We’ve written before that as goes the legal gun industry, so goes the criminal arsenal. Firearms and related tools like extended magazines that are initially sold legally end up in criminals’ hands in several ways: unregulated private transactions, straw purchases and, of course, theft.
For instance, as higher-caliber semiautomatic pistols have become more popular with legal gun buyers, more have been recovered at crimes scenes: from 2012 to 2015, the number of .40 caliber pistols traced by the ATF shot up by 39 percent, whereas the number of recovered .22s, once the most common handguns in the country, only increased by 2 percent.
The same phenomenon could be repeating itself as silencers proliferate. For an ongoing project on stolen guns, my colleague Brian Freskos has collected theft reports from law enforcement agencies around the country. He hasn’t asked specifically for information on silencers in his records requests, but stolen silencers appear by the dozens in the data set he’s building.
One state that has provided particularly extensive records on stolen guns is Florida.

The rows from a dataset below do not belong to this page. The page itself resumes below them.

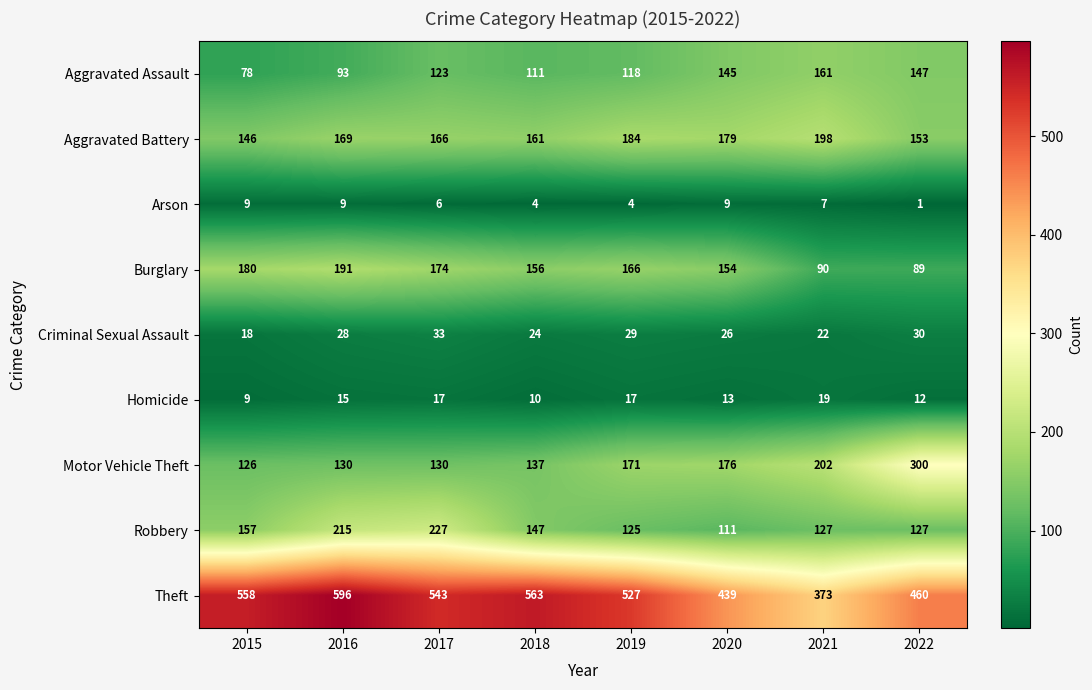

Which series has the largest total across all categories?

Theft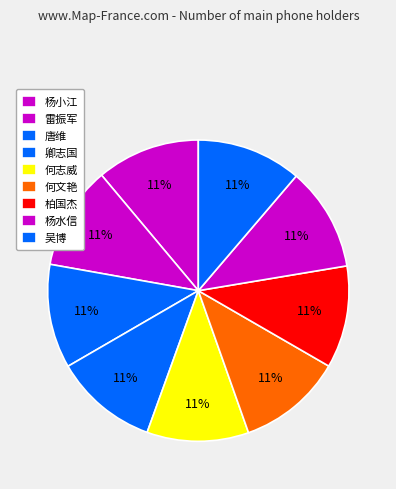

The 卿志国 slice represents 17% of the pie. True or false?

False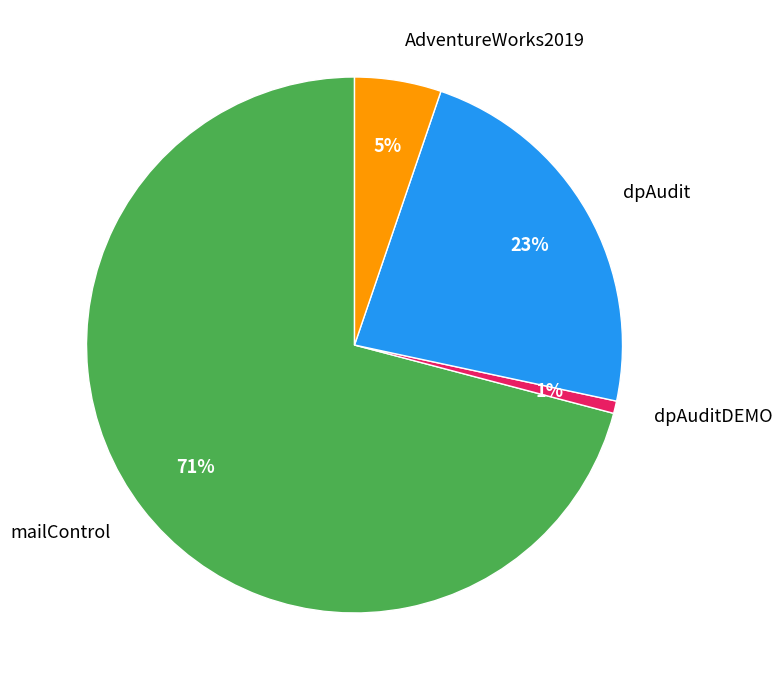

Do dpAuditDEMO and dpAudit together represent more than half of the pie?

No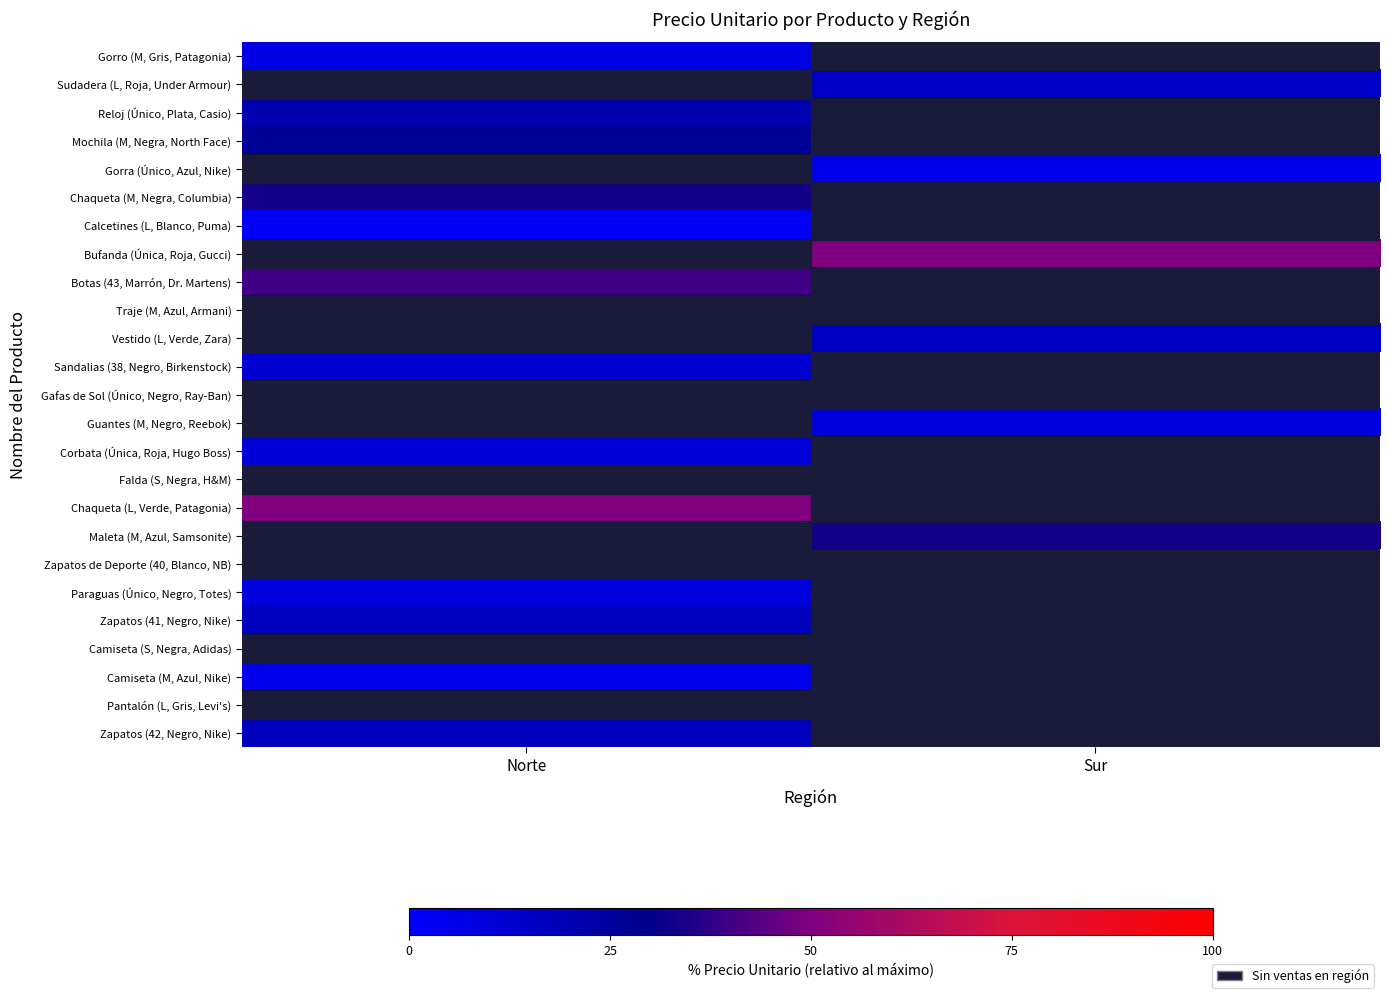

Is the value of Botas (43, Marrón, Dr. Martens) at Sur greater than the value of Sudadera (L, Roja, Under Armour) at Norte?

No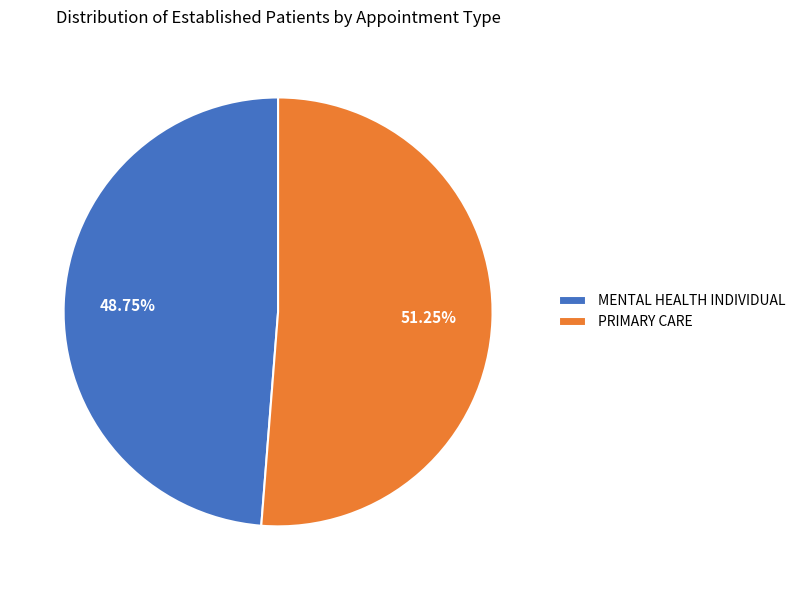

To the nearest percent, what portion does MENTAL HEALTH INDIVIDUAL represent?

49%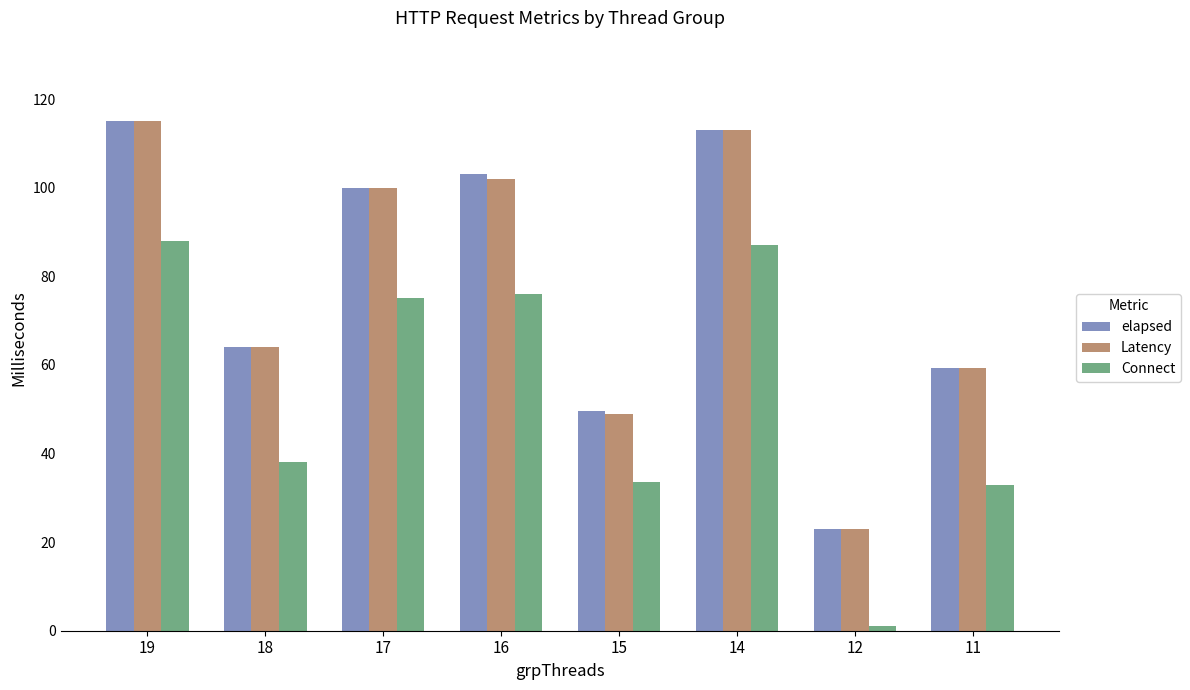

At how many categories does at least one series exceed 87?

4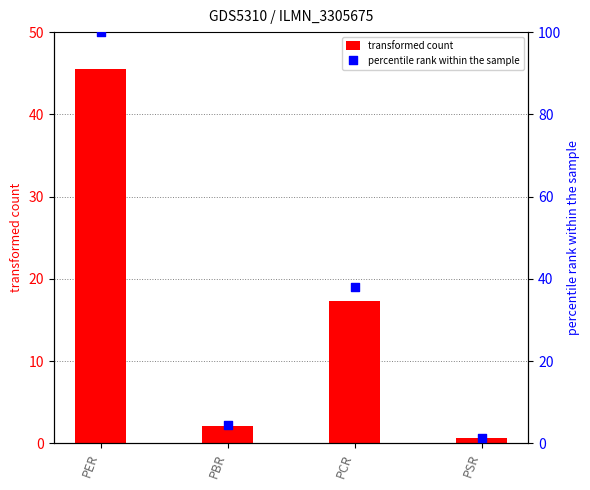

What is the total value across all series at PSR?

2.0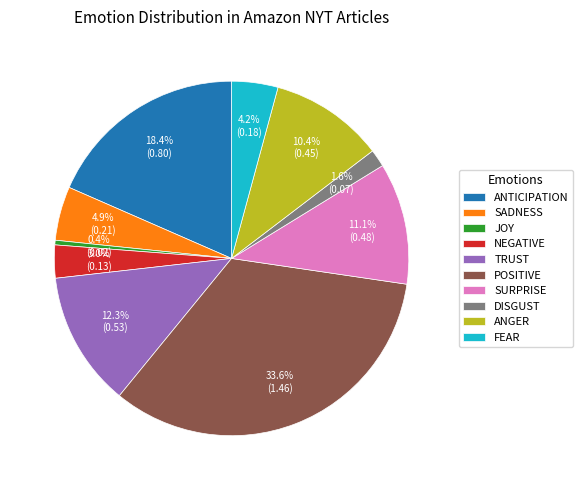

What is the smallest slice in the pie chart?

JOY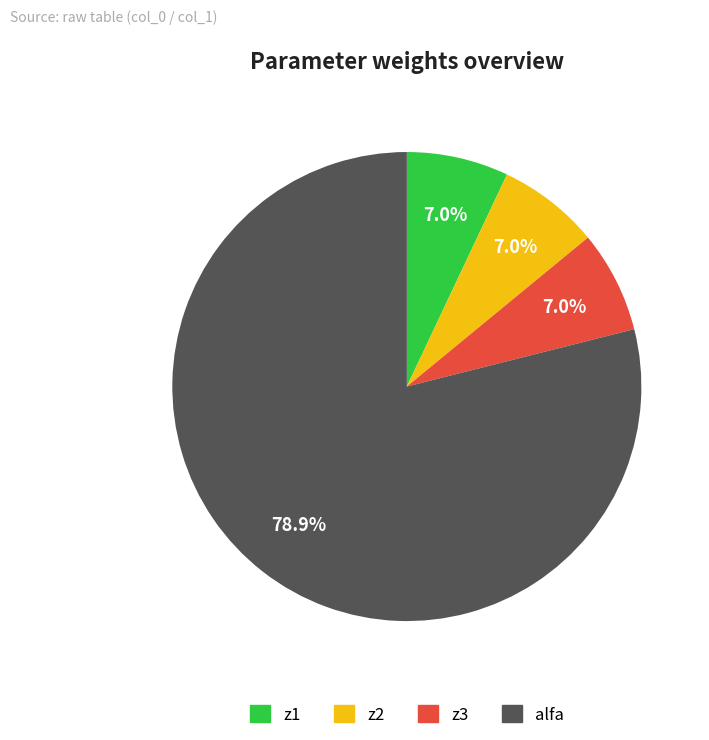

Which slice is the largest?

alfa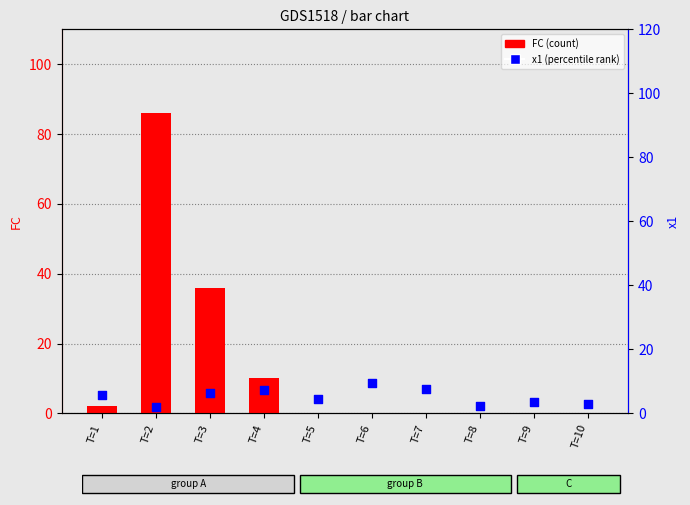

Which series has the largest total across all categories?

FC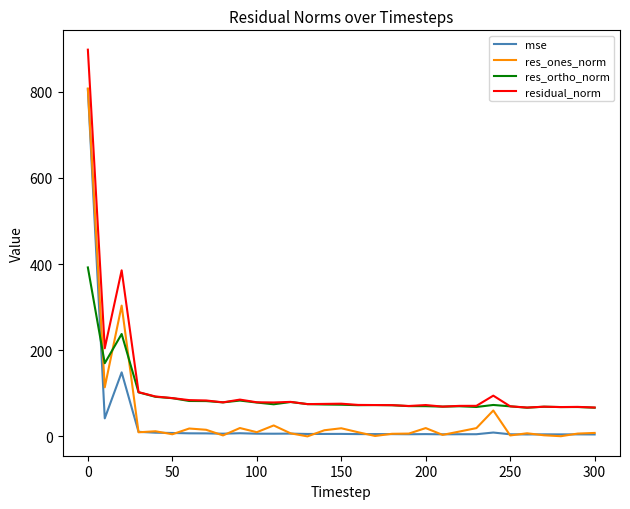

True or false: mse and residual_norm intersect in this chart.

False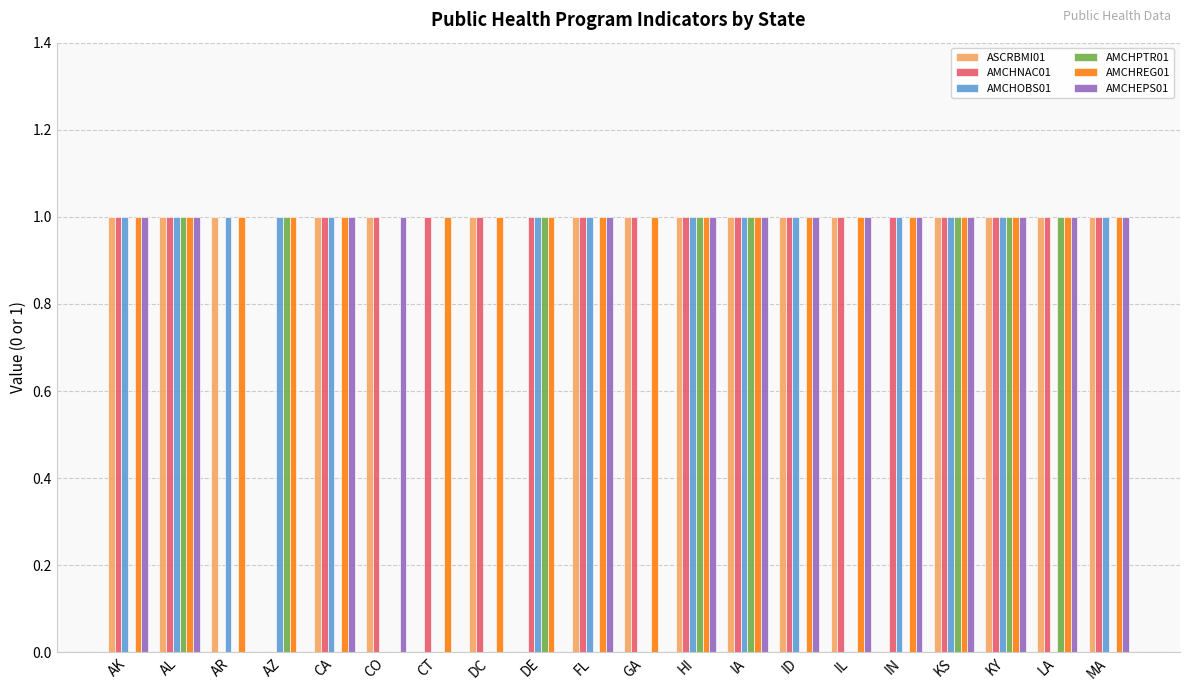

The value of ASCRBMI01 at AZ is 0. True or false?

True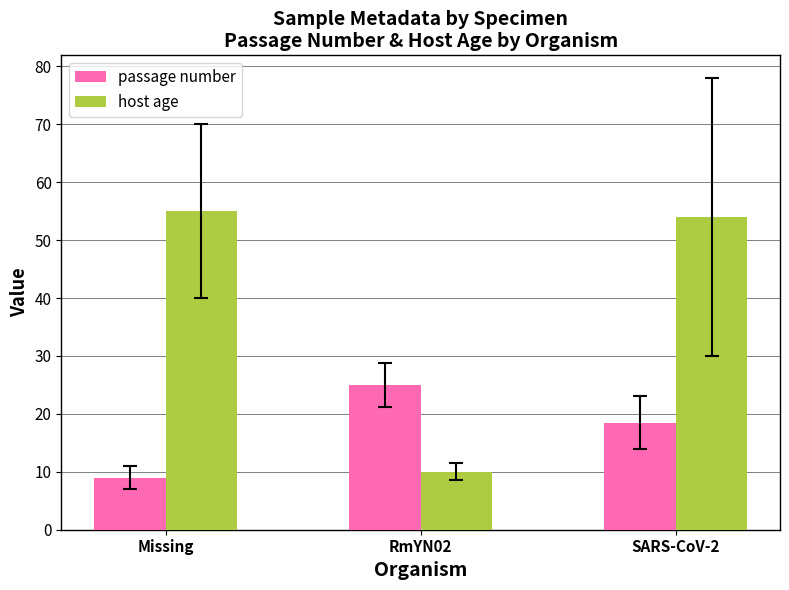

List the series in order of their overall mean, lowest first.

passage number, host age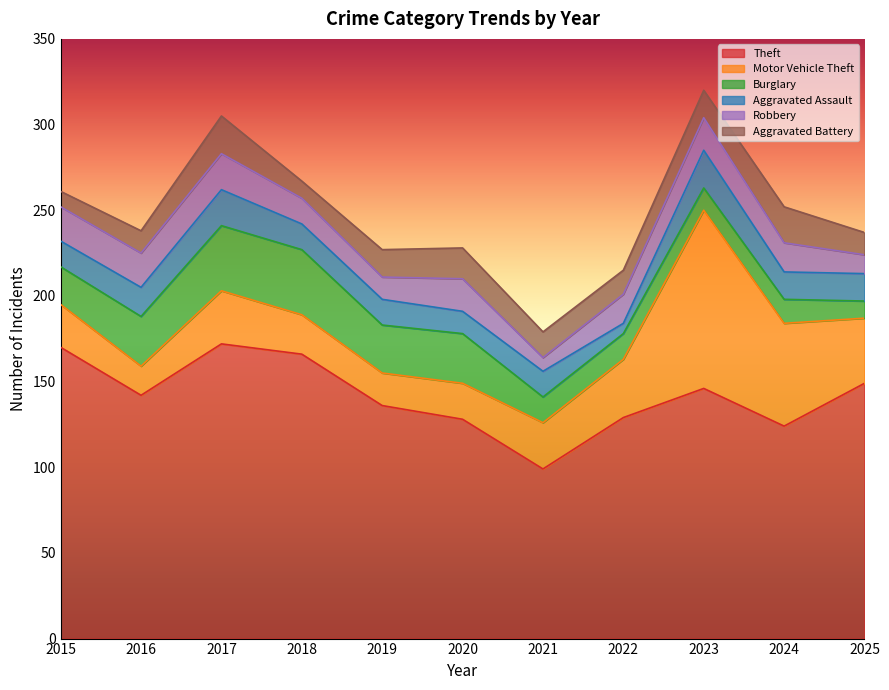

At which category is the sum across all series the highest?

2023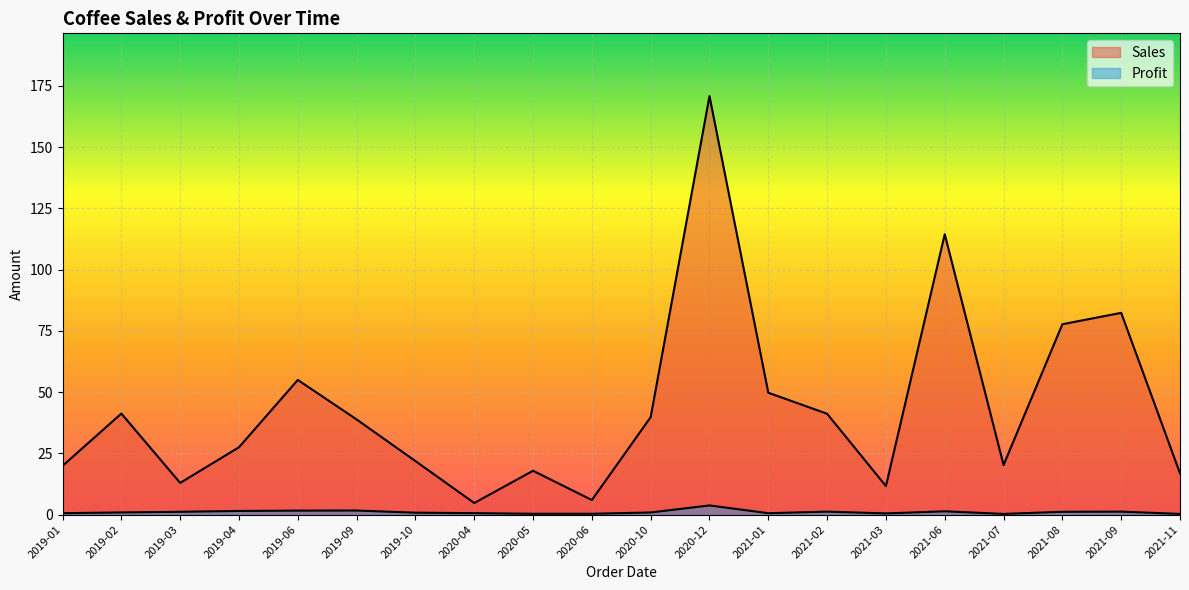

List the labels in order of Profit value, smallest first.

2021-07, 2021-11, 2020-05, 2020-06, 2021-03, 2019-01, 2021-01, 2020-04, 2019-10, 2020-10, 2019-02, 2019-03, 2021-08, 2021-02, 2021-09, 2021-06, 2019-04, 2019-06, 2019-09, 2020-12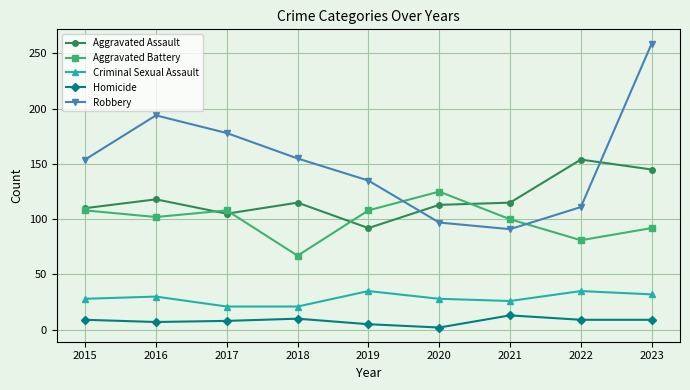

In Aggravated Battery, how many points are lower than both neighbors (excluding endpoints)?

3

There, at least 94 silencers were reported stolen from 2010 to 2016, our data shows.
The Doral Police Department, near Miami, recorded three stolen silencers. In May 2012, thieves snatched two of the devices at once, both designed for .45 pistols. In January 2015, a SilencerCo 9mm silencer was reported stolen.
Tampa reported three stolen silencers. Two were taken on the same night in June 2010, a Gemtech .45 and an AA Arms rifle silencer. The third was for an AR-style rifle, reported stolen in October 2012.
As stores stock more silencers, they get snatched from shelves and display cases, too. Nationwide, 52 silencers were reported stolen by licensed dealers in 2016, according to the ATF. Two hundred more were reported lost.
It’s not surprising that as the number of silencers in civilian hands has jumped, criminals are also getting their hands on the devices.
A Harvard/Northeastern survey of gun owners suggests that gun theft from individuals occurs on a massive scale. Those who own the most guns and stash them in locations like cars are the most likely to have their weapons stolen.